Day 4 of IPCC-Colfax work at EPCC
Posted: 12 Jun 2015 | 15:41
MPI and vectorisation: Two ends of the optimisation spectrum
Day four of this week of intensive work optimising codes for Xeon Phi saw a range of work. The majority of the effort focussed on the vectorisation performance of CP2K and GS2; looking at the low level details of the computationally-intensive parts of these codes and seeing whether the compiler is producing vectorised codes, and if not is there anything that can be done to make the code vectorise.
All this optimisation work has been driven by profiling and analysis using a range of different tools. As we are aiming for good performance on the Xeon Phi we have primarily been using Intel's Vtune profiler, which will provide a wide range of detail about a codes computational and memory performance on Xeon and Xeon Phi processors. The screenshot below shows an example of profile information from the OpenMP version of CP2K.
VTune profile of CP2K OpenMP code
We have also used Allinea's MAP profiler, as this will also analyse code performance of Xeon and Xeon Phi processors, and it is often useful to have the output of two profilers to compare and contrast the results. Indeed, we hope to shortly write up a description of this process for the IPCC web page on the EPCC website detailing how to profile codes in the different profilers and compare the results. Intel's Vector Advisor tool has also been useful to help with understanding vector performance and problems. Vector Advisor does not work with Xeon Phi processors, but will help understand the loops inside a program, which will vectorise well, and where there are problems that will hamper vectorisation.

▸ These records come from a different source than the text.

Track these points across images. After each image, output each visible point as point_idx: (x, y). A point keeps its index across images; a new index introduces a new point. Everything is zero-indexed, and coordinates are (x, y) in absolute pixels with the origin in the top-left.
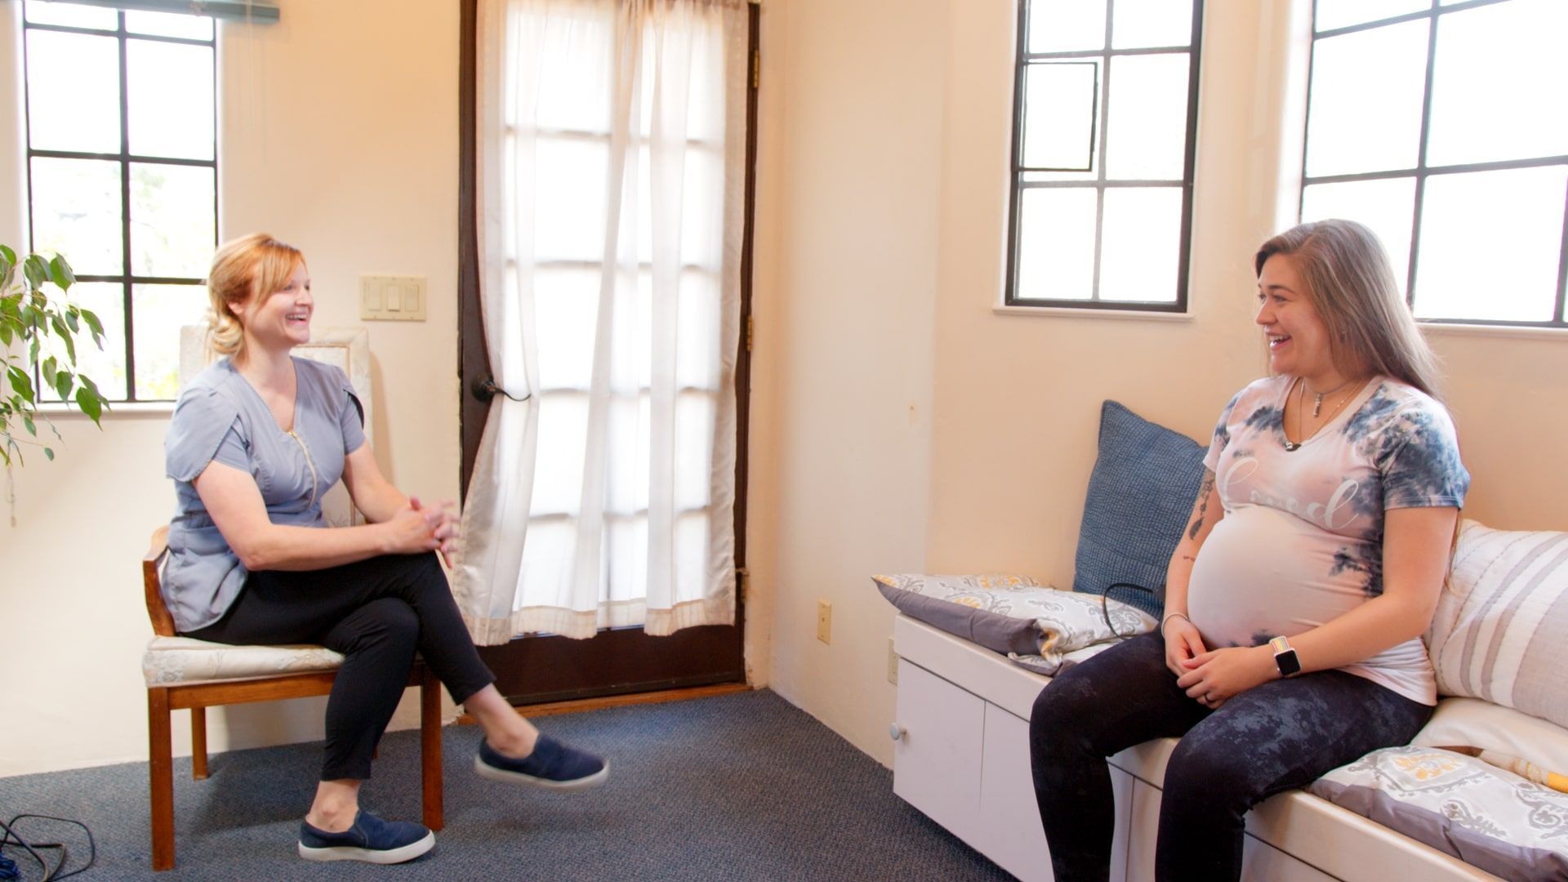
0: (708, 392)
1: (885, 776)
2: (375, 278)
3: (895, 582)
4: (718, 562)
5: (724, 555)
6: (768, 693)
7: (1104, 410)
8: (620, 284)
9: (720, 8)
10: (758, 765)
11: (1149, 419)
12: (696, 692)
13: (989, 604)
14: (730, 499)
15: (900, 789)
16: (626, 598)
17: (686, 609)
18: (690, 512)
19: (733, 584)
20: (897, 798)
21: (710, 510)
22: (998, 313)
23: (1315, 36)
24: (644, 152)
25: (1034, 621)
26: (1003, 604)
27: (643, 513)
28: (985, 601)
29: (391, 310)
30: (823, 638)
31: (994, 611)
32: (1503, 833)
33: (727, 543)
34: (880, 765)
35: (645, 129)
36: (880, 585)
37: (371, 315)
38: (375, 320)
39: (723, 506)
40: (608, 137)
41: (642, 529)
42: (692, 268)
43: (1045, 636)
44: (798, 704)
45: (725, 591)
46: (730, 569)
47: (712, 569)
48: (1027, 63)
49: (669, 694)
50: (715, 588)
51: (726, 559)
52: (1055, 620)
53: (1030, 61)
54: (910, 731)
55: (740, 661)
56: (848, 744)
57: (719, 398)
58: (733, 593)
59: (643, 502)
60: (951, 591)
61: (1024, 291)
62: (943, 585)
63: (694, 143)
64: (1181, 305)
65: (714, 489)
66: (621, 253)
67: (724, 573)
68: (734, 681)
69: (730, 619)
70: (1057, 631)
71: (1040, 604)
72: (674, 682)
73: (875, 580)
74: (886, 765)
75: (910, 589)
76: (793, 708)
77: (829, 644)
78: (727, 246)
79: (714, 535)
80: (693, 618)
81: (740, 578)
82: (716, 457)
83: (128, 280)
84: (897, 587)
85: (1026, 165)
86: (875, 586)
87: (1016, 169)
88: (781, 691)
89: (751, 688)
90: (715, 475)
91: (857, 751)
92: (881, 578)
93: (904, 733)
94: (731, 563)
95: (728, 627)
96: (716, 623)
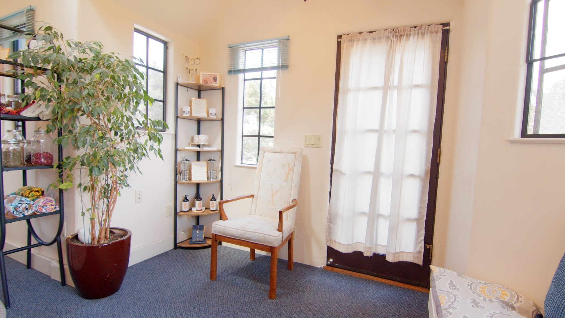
0: (419, 177)
2: (309, 135)
4: (419, 241)
5: (422, 238)
8: (385, 137)
12: (408, 286)
14: (425, 218)
17: (405, 254)
18: (409, 220)
19: (424, 251)
21: (417, 220)
22: (518, 141)
24: (395, 92)
27: (387, 216)
29: (312, 144)
33: (423, 234)
35: (396, 83)
36: (431, 271)
37: (307, 146)
38: (308, 147)
39: (422, 220)
40: (382, 87)
41: (387, 222)
42: (415, 131)
45: (420, 252)
47: (417, 242)
49: (396, 283)
50: (417, 250)
51: (422, 240)
55: (428, 281)
57: (423, 180)
58: (423, 254)
59: (388, 212)
63: (417, 86)
65: (420, 213)
66: (386, 127)
67: (421, 245)
68: (425, 287)
69: (421, 263)
72: (399, 279)
78: (430, 123)
79: (418, 230)
80: (408, 258)
82: (421, 201)
83: (259, 136)
84: (434, 274)
90: (420, 208)
92: (433, 267)
94: (424, 242)
95: (420, 265)
96: (417, 263)
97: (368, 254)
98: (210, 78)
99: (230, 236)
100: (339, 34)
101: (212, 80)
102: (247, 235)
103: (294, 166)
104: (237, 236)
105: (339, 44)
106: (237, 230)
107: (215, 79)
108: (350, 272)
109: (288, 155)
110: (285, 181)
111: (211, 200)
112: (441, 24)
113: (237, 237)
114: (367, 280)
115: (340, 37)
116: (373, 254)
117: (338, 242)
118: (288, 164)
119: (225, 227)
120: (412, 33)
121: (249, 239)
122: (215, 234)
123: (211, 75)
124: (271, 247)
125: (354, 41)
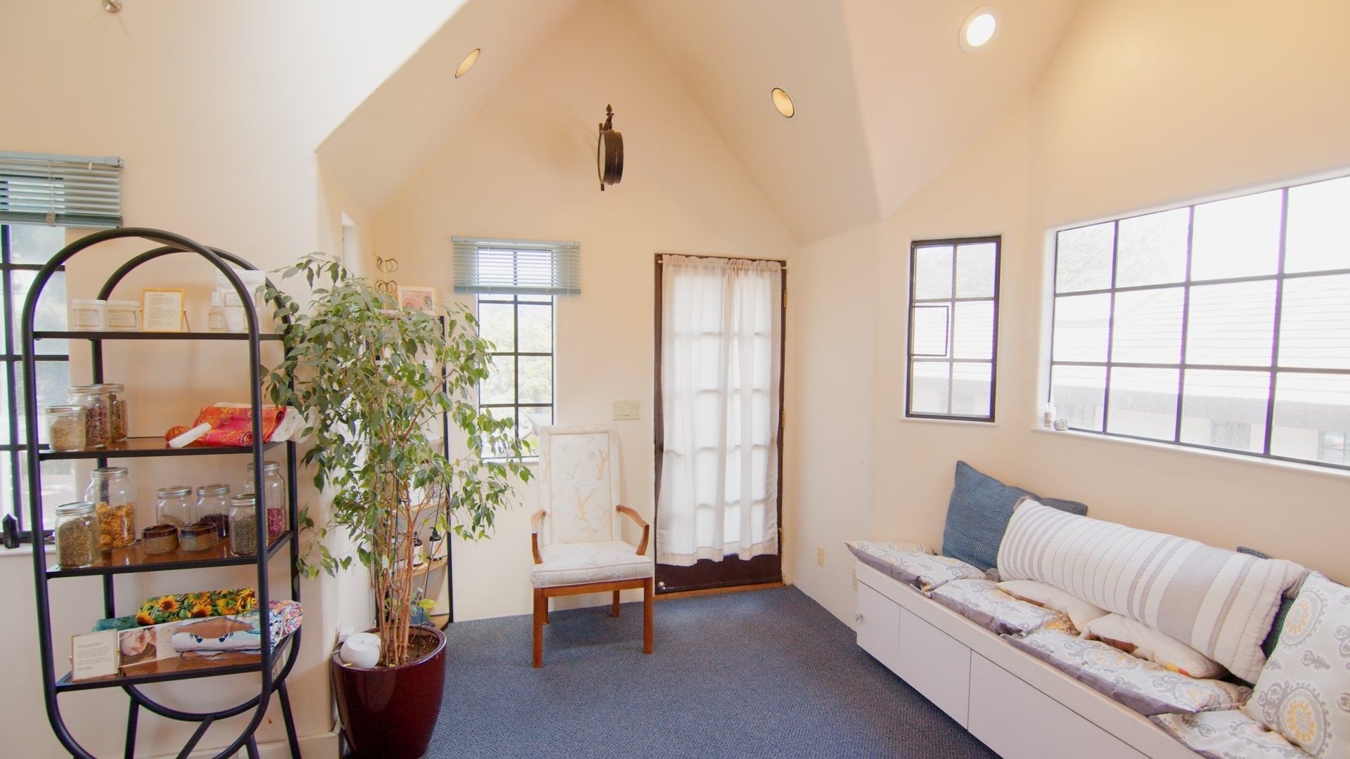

EPCC has previously undertaken significant work attempting to improve the vectorisation performance of CP2K, documented in this report. However, it's always good to have another set of experts take a look at a problem, a fresh set of eyes and a different approach can often find problems and opportunties previously overlooked. So far we've not found any major new code changes or issues that could improve the vectorisation of CP2K. One of the challenges of the core computational kernels in CP2K is that they often iterate over small loops (tens of iterations). This often means that it is possible to vectorise these loops, but does not provide large performance benefits from doing so. One of the approaches we have considered investigating in the past is to look at implementing vectorisation at a higher level in the code (vectorise over the outer loops of the computational kernels rather than the inner loops). This does involve some restructuring of the code, so we haven't done proper investigations of this optimisation yet, but the work we have done this week on CP2K vectorisation does confirm that this is probably the only real choice we have to get better vector performance so we will focus on this over the coming weeks.
Finally, we have also been investigating the MPI performance of CP2K, using both CrayPat (Cray's profling tool) and ITAC (Intel's Trace Analyzer and Collector). In general CP2K scales well using MPI communications, but there are a couple of places where performance could be improved. We identified that a lot of time was being spent waiting for messages, and also waiting for collective operations to create MPI communicators, as shown in the following pictures.
Picture of the ITAC profiler timeline for MPI messages in a CP2K run
The MPI part of CP2K seems to be spending quite a lot of time waiting for messages to arrive, or waiting on collective operations (particularly the MPI_Comm_create routine). Looking at the operations the code is doing it should be possible to do this work without waiting for other processes as the data being sent and received is generally read only. It looks like processes are effectively locking sections of matrices whilst they work on them, but these matrices should be read only for this part of the operation. However, we have only been looking at this operation for a short amount of time so it is very possible that there are things going on here that we haven't fully appreciated and there are good reasons for these waits. Still, if we can remove these waits we have a chance to signfiicantly improve the performance of the code as the wait routines come out as the highest item on our profile for the particular core count and benchmark being used here. This performance improvement would be even more significant on the Xeon Phi as it generally has slower MPI performance than the host and requires more MPI processes.
ITAC profile showing processes waiting for MPI_Comm_create to finish
We have also been looking at the vectorisation performance of GS2. The profiler and Vector Advisor have reported that there are a number of loops that take a large amount of run time for the code, but also that they tend to be memory bound rather than compute bound (waiting on data to be loaded from memory rather than waiting for the processor to compute instructions). The core compuational loops are vectorising well, there is no sign of significant problems here, although like CP2K the loops are quite small so there may be scope in collapsing them with the outer loop to give a bigger number of loops to vectorise over. Another suggestions has been that there may be merit in splitting a large loop body up into smaller sections, storing the temporary results of each of those loop sections in aligned vector arrays, and completing the loops by iterating over each of these sections (storing the temporary values in fully aligned arrays and using smaller loop bodies may help with vector performance).
However, given that we seem to be dominated by the memory performance rather than compute performance for these loops, another valid approach would be to restructure the loops so they only contain one significant array per loop, iterating over the elements of an array required for that section of the loop and then moving on to the next section of the calculation in a separate loop. There is a chance this may improve cache usage and reduce register pressure on the processor and therefore improve performance.
We are going to undertake a couple of small tests on GS2 using both of these approaches to see if it does make a performance difference for the code and then take developments from there.